El profesor de filosofía se acercó a los dos hombres que estaban de pie bajo un alto tejado. Levantó la boina y dijo algo que Sofía no entendió. Seguramente era en griego. Pero, al cabo de un instante, miró directamente a la cámara de nuevo y dijo:
—Les he contado que eres noruega y que tienes muchas ganas de conocerlos. Ahora Platón te hará algunas preguntas para que las medites. Pero tenemos que hacerlo antes de que los vigilantes nos descubran.
Sofía notó una presión en las sienes, pues ahora se acercaba el joven y miraba directamente a la cámara.
—Bienvenida a Atenas, Sofía —dijo con voz suave. Hablaba con mucho acento—. Me llamo Platón, y te voy a proponer cuatro ejercicios: lo primero, debes pensar en cómo un pastelero puede hacer cincuenta pastas completamente iguales. Luego, puedes preguntarte a ti misma por qué todos los caballos son iguales. Y también debes pensar en si el alma de los seres humanos es inmortal. Finalmente, tendrás que decir si los hombres y las mujeres tienen la misma capacidad de razonar. ¡Suerte!
De repente, había desaparecido la imagen de la pantalla.
Sofía intentó adelantar y rebobinar la cinta, pero había visto todo lo que contenía.
Sofía procuraba concentrarse y pensar. Pero en cuanto empezaba a pensar en una cosa, le daba por pensar en otra totalmente diferente, mucho antes de haber acabado de desarrollar el primer pensamiento.
Hacía tiempo que sabía que el profesor de filosofía era un hombre muy original. Pero a Sofía le parecía que se pasaba con esos métodos de enseñanza que infringían incluso las leyes de la naturaleza.
¿Eran verdaderamente Sócrates y Platón los que había visto en la pantalla? Claro que no, eso era completamente imposible. Pero tampoco habían sido dibujos animados lo que había visto.

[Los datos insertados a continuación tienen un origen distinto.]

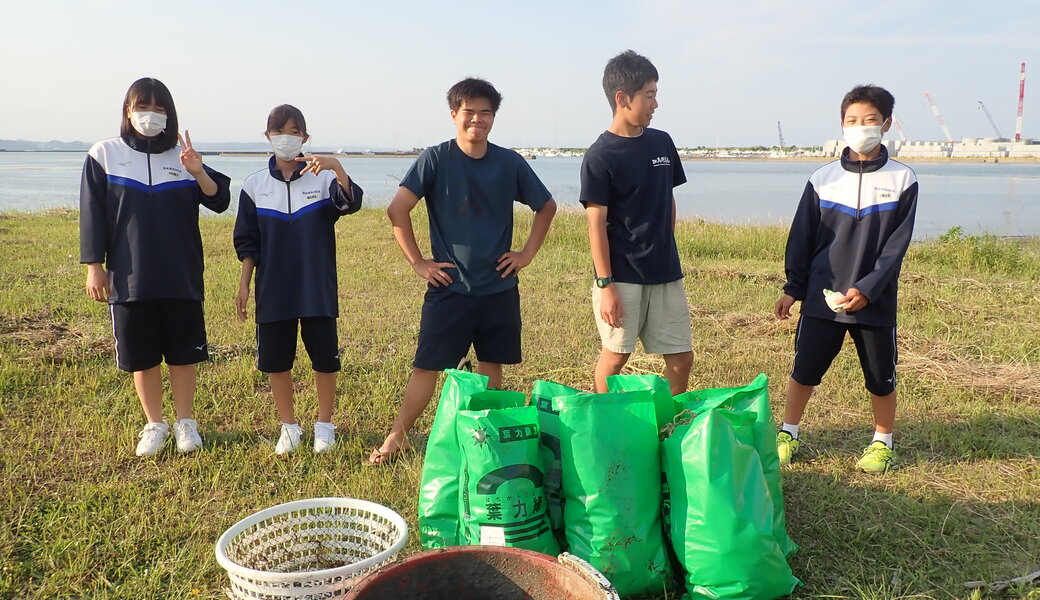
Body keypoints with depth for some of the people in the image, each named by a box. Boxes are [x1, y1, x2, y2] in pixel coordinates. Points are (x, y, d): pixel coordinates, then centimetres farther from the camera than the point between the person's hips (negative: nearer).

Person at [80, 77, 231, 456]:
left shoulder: (183, 156, 5)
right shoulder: (104, 155, 3)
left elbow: (219, 201, -3)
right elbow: (92, 215, 2)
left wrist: (197, 171, -20)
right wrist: (94, 266, -2)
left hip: (181, 278, 0)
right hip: (129, 278, 0)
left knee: (182, 353, 6)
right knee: (141, 355, 7)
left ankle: (185, 422, 21)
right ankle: (154, 424, 23)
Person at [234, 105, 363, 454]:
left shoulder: (323, 179, -2)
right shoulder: (255, 185, 5)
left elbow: (351, 202, -23)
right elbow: (247, 242, 8)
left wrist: (336, 167, -40)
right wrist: (244, 285, 4)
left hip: (318, 290, -2)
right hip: (273, 291, 2)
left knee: (325, 358, 5)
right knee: (275, 360, 7)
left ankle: (324, 424, 23)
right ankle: (289, 426, 25)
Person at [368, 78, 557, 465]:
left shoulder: (510, 164, 2)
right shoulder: (435, 159, -6)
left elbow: (546, 207, 14)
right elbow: (397, 210, -8)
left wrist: (528, 253, 7)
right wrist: (417, 262, -9)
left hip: (499, 288, 3)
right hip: (449, 287, -3)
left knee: (491, 367, 11)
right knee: (427, 368, -1)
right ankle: (397, 437, 12)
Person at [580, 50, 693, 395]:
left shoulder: (662, 143, 8)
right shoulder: (600, 157, -10)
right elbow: (596, 224, -11)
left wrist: (666, 252, 15)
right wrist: (605, 285, -14)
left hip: (665, 274, 6)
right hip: (622, 276, -5)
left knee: (681, 357, 7)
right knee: (615, 356, 4)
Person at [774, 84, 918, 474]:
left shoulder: (902, 180, -2)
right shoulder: (823, 179, 2)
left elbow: (896, 246, -6)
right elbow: (802, 238, 4)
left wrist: (866, 290, -15)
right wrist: (792, 289, 1)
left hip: (874, 301, -1)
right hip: (821, 299, 1)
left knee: (881, 377, 10)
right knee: (804, 371, 5)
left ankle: (882, 443, 29)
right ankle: (788, 435, 22)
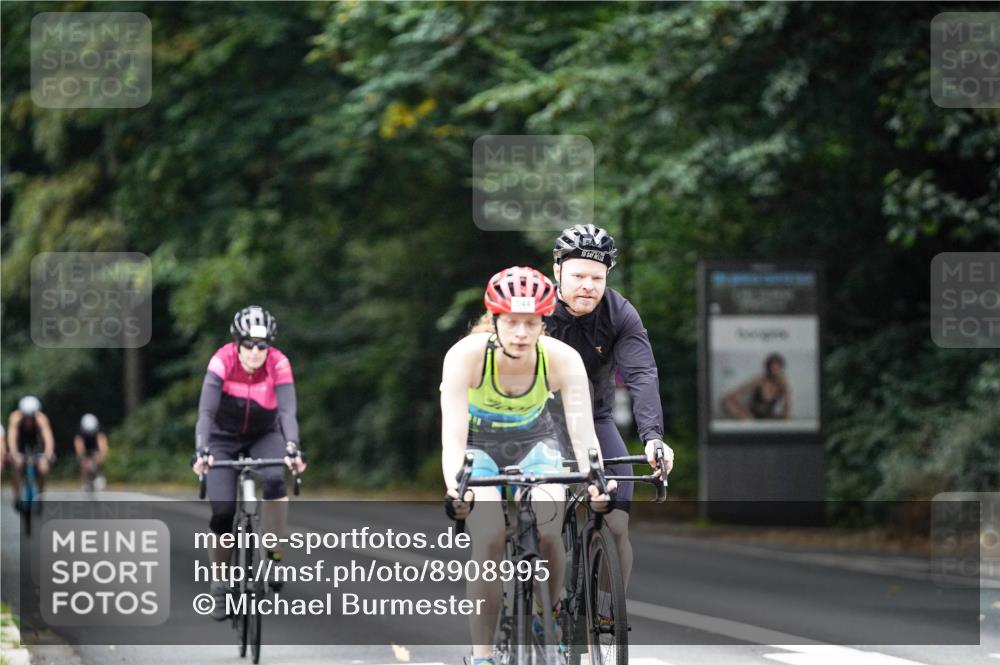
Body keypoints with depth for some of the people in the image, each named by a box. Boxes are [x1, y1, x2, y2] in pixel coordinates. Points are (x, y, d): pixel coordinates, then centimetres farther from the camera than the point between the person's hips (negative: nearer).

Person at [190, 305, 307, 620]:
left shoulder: (278, 364, -24)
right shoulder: (223, 361, -27)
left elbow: (287, 411, -33)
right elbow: (206, 411, -34)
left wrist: (292, 450, -50)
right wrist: (202, 452, -49)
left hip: (264, 436, 0)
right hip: (224, 438, 0)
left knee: (274, 479, -32)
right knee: (222, 512, -11)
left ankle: (275, 556, -18)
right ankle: (219, 582, 9)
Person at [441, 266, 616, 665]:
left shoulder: (562, 359, -27)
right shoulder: (466, 356, -31)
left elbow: (583, 432, -32)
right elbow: (452, 436, -37)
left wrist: (595, 480, -52)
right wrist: (455, 487, -56)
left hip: (534, 444, 1)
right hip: (479, 446, -1)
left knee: (548, 533, -21)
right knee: (489, 540, -23)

Sofía sacó la cinta del aparato y se la llevó arriba, a su habitación. Allí la metió en el armario, con todas las piezas del lego. Pronto se tumbó rendida en la cama, y se durmió.
Unas horas más tarde, su madre entró en la habitación. La sacudió suavemente y dijo:
—Pero Sofía, ¿qué te pasa?
—¿Eh…?
—¿Te has acostado vestida?
Sofía abrió los ojos a duras penas.
—He estado en Atenas —dijo.
Y no dijo nada más; se dio la vuelta y continuó durmiendo.